空间扭曲,一道身穿破烂灰袍却魔威滔天的身影,一步踏出,正是乾坤圣魔教长老,合体期魔修聆风子道人。
他脸色灰败,气息带着伤后未愈的虚浮,但那双魔瞳燃烧的,是对陆城无边的怨毒与即将得手的狂喜。
“陆城小儿!杀吾化身,坏吾大计,此恨此仇倾尽三江之水亦难洗净!今日,本座便将你这道侣炼成阴魔傀儡,玩弄个百千年,再引你入瓮,暗中心魔,生啖尔之血肉,熔炼尔之元神,方能泄吾心头之恨!”聆风子厉啸如九幽鬼哭,周身黑烟魔气升腾。
然而就在那九条锁链即将触及云灵儿衣袂、九颗魔首张开獠牙咬噬其神魂的刹那——
咻!
一尊玄黄宝塔由小至大、滴溜溜地旋转而出,却是自云灵儿的衣袂当中飞出,塔身绽放无量玄黄功德清光,化作层层迭迭的光罩,将那九幽鬼锁一镇而落。
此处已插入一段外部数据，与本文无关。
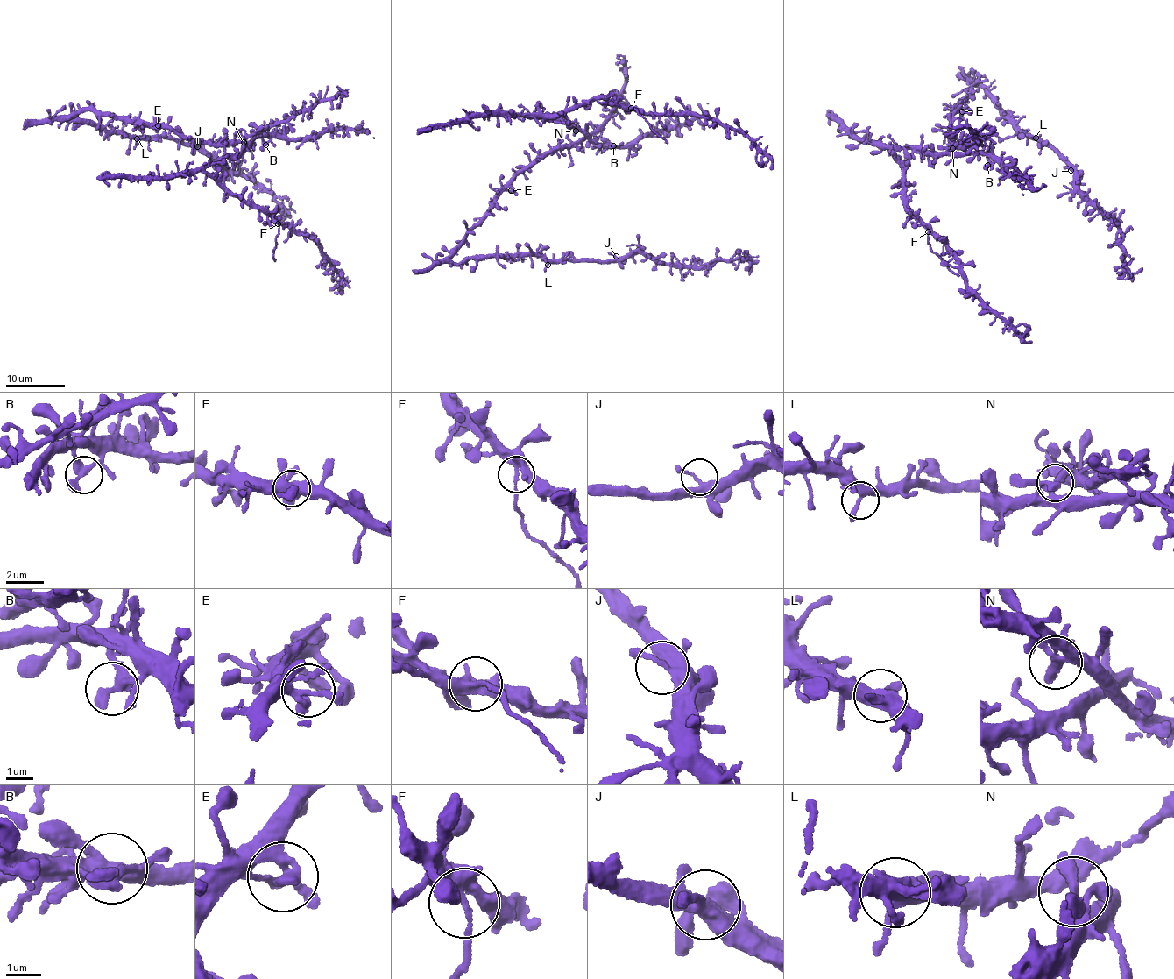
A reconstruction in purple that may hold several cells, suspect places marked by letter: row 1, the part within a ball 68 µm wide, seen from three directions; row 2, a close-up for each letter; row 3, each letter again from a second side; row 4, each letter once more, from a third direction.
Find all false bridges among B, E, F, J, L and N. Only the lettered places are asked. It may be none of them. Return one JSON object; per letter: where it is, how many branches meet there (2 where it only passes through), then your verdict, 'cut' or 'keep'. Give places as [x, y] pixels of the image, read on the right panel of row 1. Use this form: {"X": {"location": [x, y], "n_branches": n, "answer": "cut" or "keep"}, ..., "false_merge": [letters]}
{"B": {"location": [987, 165], "n_branches": 2, "answer": "keep"}, "E": {"location": [962, 111], "n_branches": 3, "answer": "keep"}, "F": {"location": [928, 231], "n_branches": 3, "answer": "cut"}, "J": {"location": [1071, 170], "n_branches": 3, "answer": "keep"}, "L": {"location": [1036, 138], "n_branches": 3, "answer": "keep"}, "N": {"location": [952, 148], "n_branches": 2, "answer": "keep"}, "false_merge": ["F"]}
“陆城!你居然为救一个小妾亲身前来?也好,就在这里抓住你,我要把你的元神抽取出来,放在魔火当中灼烧万载!”
聆风子口中叫得凶戾,实则在这一瞬间亡魂大冒,第一时间以神识仔仔细细地探查四周。
在最终确定,方圆万里的确只有陆城这一个返虚修士后,方才缓了一口气。
他以为是太清宗已经识破自己的谋划,反向设计,群起围杀。
但是其实,也差不太多。
陆城的玄黄功德宝塔,为功德法宝品质特殊,在得到下界诸界天道加持后,已然晋升返虚顶峰,并且罩落于顶便是寻常合体修士也推算不得,更开辟出空间之能。
因此此时此刻,躲在这玄黄功德宝塔内修士可不止是陆城一人而已。
轰。
令虚空剧烈震荡的的磅礴法力骤然爆发。
自那不断变大的玄黄功德宝塔,扑出一名挥拳而击的火焰巨人。
高达千丈、顶天立地,其色玄金,这名巨人面目模糊,唯有双眸位置燃烧着暗金的光焰。
全身覆盖着厚重无比、符咒流转的重型甲胄,肌肉纹理都由坚韧的龙骨与神金构成。
磅礴浩瀚、远超普通返虚巅峰的威压混合着炽烈极至的三昧法火,如同天河决堤般轰然压下——周天巨灵神将。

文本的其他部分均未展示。